(Beginning of Extracted information)
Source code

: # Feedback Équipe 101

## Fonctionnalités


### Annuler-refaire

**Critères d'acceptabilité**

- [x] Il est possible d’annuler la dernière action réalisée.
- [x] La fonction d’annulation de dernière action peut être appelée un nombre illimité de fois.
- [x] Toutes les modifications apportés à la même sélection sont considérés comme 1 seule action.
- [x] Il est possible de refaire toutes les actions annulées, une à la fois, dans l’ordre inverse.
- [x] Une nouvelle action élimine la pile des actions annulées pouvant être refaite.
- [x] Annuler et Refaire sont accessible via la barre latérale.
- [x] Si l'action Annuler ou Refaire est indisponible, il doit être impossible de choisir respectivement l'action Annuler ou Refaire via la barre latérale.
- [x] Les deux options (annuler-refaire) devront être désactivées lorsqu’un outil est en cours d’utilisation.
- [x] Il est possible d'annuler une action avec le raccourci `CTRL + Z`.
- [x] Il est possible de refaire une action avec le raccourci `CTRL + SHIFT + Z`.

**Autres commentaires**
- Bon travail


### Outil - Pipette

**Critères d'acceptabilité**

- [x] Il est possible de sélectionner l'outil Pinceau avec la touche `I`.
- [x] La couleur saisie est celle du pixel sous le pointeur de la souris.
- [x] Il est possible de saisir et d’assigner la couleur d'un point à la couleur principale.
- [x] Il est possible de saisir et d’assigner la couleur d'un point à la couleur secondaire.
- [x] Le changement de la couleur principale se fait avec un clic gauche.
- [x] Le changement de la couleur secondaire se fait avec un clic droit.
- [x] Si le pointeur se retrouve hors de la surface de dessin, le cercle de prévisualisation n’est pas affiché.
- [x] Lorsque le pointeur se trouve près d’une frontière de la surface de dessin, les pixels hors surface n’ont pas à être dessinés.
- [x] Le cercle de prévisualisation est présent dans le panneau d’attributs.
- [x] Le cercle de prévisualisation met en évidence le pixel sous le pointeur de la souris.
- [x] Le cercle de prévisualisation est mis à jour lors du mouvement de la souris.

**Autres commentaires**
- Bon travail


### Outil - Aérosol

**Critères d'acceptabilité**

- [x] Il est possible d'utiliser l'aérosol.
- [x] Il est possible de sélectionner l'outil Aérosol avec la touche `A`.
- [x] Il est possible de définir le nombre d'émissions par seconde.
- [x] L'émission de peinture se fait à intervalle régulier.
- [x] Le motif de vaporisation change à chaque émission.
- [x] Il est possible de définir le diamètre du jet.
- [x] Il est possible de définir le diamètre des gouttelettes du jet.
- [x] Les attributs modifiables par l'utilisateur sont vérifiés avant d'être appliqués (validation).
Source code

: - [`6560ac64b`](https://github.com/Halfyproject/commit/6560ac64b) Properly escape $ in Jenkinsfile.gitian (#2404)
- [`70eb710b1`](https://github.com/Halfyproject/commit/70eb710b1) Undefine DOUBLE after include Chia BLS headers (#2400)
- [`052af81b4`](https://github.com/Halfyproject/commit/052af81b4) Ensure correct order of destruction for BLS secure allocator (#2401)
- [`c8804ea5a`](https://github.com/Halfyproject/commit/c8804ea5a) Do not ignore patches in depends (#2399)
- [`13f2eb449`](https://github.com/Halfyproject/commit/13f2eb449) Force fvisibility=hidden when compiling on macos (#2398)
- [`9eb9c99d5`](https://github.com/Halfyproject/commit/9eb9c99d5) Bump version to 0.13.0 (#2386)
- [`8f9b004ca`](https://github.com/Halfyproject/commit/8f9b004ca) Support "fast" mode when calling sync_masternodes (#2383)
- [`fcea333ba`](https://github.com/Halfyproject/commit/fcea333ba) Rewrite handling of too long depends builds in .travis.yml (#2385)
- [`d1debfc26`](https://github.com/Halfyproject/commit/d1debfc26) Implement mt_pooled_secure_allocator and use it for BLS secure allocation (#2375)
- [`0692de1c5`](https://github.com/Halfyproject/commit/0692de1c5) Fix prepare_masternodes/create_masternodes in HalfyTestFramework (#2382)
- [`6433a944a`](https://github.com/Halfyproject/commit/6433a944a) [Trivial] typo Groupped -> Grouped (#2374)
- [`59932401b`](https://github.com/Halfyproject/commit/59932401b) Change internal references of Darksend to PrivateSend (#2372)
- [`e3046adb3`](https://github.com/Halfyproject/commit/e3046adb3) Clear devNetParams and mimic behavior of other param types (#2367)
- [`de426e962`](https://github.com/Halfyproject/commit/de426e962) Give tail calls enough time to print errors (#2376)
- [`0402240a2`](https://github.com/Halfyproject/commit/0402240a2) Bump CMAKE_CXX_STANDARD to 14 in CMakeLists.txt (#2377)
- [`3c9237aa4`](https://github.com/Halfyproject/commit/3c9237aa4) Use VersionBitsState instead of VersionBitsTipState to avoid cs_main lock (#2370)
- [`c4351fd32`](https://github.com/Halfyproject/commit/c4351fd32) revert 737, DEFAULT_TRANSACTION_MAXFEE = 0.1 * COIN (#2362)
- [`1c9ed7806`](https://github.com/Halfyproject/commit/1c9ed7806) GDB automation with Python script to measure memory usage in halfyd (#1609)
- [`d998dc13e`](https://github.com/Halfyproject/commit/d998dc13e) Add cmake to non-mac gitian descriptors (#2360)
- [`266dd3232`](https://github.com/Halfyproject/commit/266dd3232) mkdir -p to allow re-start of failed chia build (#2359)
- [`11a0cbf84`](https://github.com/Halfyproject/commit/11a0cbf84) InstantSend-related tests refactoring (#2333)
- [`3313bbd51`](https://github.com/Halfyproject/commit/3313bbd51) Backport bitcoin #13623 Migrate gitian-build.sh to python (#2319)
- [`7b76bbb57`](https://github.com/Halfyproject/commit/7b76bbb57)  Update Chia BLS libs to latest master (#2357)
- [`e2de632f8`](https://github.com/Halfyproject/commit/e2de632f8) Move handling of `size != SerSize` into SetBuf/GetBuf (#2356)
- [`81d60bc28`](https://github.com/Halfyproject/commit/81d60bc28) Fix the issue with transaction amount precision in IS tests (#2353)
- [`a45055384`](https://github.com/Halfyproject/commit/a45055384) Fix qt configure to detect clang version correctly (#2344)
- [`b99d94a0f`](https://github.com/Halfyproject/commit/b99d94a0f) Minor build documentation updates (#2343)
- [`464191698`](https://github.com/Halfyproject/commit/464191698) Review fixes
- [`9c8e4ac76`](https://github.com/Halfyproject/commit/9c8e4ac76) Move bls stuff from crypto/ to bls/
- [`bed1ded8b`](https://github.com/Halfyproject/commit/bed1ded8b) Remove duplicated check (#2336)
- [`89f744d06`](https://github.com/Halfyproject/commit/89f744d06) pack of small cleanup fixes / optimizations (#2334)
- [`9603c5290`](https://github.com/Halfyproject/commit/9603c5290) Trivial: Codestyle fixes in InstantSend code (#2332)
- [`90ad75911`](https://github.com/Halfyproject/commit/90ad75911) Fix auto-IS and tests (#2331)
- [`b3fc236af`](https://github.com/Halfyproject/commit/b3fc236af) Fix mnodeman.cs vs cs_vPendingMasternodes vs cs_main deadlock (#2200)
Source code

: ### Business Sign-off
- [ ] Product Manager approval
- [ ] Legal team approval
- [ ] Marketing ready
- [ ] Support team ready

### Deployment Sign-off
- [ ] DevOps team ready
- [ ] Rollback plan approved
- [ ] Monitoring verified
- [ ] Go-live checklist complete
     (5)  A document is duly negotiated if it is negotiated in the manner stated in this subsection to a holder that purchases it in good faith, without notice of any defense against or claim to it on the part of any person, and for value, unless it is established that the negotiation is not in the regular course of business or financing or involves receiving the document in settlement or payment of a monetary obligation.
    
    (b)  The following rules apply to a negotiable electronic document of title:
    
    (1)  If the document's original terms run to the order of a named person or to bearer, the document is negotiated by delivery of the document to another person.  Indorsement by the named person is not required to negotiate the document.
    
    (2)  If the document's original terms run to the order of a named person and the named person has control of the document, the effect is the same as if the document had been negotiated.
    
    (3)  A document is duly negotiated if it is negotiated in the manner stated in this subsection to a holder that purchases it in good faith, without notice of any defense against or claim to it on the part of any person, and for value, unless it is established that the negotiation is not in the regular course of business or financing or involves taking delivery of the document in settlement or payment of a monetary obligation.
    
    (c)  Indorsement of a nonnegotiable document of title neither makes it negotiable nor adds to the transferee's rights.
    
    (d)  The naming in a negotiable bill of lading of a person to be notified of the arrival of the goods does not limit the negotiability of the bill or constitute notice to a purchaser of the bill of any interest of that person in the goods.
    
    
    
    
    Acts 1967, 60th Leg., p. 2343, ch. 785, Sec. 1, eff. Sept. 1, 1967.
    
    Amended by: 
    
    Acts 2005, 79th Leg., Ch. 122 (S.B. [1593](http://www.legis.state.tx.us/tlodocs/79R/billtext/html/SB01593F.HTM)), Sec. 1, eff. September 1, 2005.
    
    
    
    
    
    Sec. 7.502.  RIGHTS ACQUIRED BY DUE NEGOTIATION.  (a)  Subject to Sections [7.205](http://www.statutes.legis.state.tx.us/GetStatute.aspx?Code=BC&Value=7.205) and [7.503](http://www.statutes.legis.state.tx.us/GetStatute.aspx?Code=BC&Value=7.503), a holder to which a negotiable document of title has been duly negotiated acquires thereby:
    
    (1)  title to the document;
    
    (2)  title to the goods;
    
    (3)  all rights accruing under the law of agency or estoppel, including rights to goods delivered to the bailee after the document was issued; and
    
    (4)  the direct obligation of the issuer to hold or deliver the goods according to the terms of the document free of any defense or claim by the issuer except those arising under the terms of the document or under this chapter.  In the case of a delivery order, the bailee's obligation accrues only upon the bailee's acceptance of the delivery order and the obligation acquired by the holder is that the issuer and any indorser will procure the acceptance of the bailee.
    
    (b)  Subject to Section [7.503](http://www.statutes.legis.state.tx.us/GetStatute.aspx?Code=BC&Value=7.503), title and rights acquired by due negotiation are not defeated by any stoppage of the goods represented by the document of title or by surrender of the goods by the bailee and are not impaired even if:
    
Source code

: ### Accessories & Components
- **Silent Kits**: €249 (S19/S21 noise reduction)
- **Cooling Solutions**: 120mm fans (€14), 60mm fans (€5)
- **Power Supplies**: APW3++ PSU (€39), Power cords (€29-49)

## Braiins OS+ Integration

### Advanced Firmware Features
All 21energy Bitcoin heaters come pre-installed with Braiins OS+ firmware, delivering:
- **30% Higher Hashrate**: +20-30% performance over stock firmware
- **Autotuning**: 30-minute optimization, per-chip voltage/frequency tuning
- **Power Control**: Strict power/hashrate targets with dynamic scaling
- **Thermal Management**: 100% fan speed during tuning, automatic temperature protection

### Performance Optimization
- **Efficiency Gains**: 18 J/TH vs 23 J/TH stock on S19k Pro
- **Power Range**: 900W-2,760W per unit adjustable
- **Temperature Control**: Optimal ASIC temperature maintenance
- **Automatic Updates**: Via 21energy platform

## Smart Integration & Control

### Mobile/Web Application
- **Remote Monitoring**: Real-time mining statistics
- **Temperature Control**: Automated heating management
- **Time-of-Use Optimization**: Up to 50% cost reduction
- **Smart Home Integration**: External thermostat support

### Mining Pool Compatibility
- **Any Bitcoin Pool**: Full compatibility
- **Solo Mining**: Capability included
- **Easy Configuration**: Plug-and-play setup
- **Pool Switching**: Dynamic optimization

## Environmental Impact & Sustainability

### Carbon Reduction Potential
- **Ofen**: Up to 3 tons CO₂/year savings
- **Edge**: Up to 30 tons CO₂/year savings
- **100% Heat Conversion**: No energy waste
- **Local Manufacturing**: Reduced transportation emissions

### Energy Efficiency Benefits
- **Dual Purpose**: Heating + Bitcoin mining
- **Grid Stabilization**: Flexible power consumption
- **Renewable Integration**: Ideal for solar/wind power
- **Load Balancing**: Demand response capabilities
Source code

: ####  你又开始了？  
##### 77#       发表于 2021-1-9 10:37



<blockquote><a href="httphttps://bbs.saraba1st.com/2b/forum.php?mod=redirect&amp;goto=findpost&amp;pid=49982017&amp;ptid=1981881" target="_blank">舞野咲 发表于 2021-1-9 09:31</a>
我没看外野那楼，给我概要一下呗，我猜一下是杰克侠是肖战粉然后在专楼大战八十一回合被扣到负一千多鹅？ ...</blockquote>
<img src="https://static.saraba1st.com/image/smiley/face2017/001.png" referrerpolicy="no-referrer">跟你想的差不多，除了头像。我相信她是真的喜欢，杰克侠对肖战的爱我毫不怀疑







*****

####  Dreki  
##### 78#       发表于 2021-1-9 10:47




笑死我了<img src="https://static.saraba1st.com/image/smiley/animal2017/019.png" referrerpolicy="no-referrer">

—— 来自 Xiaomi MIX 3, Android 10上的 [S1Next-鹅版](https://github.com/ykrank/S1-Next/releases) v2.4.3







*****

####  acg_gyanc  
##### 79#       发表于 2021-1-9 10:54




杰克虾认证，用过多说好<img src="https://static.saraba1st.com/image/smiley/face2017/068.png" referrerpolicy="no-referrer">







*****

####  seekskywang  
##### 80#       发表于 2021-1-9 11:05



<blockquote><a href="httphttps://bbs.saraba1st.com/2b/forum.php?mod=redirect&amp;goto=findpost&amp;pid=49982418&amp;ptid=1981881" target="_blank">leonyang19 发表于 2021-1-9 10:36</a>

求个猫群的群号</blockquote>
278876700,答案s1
(End of Extracted information)
_What is needed_
Reproduce without any change the lines from the one containing "in the goods." through the one containing "was issued; and", inclusive.

_Written solution_
    (d)  The naming in a negotiable bill of lading of a person to be notified of the arrival of the goods does not limit the negotiability of the bill or constitute notice to a purchaser of the bill of any interest of that person in the goods.
    
    
    
    
    Acts 1967, 60th Leg., p. 2343, ch. 785, Sec. 1, eff. Sept. 1, 1967.
    
    Amended by: 
    
    Acts 2005, 79th Leg., Ch. 122 (S.B. [1593](http://www.legis.state.tx.us/tlodocs/79R/billtext/html/SB01593F.HTM)), Sec. 1, eff. September 1, 2005.
    
    
    
    
    
    Sec. 7.502.  RIGHTS ACQUIRED BY DUE NEGOTIATION.  (a)  Subject to Sections [7.205](http://www.statutes.legis.state.tx.us/GetStatute.aspx?Code=BC&Value=7.205) and [7.503](http://www.statutes.legis.state.tx.us/GetStatute.aspx?Code=BC&Value=7.503), a holder to which a negotiable document of title has been duly negotiated acquires thereby:
    
    (1)  title to the document;
    
    (2)  title to the goods;
    
    (3)  all rights accruing under the law of agency or estoppel, including rights to goods delivered to the bailee after the document was issued; and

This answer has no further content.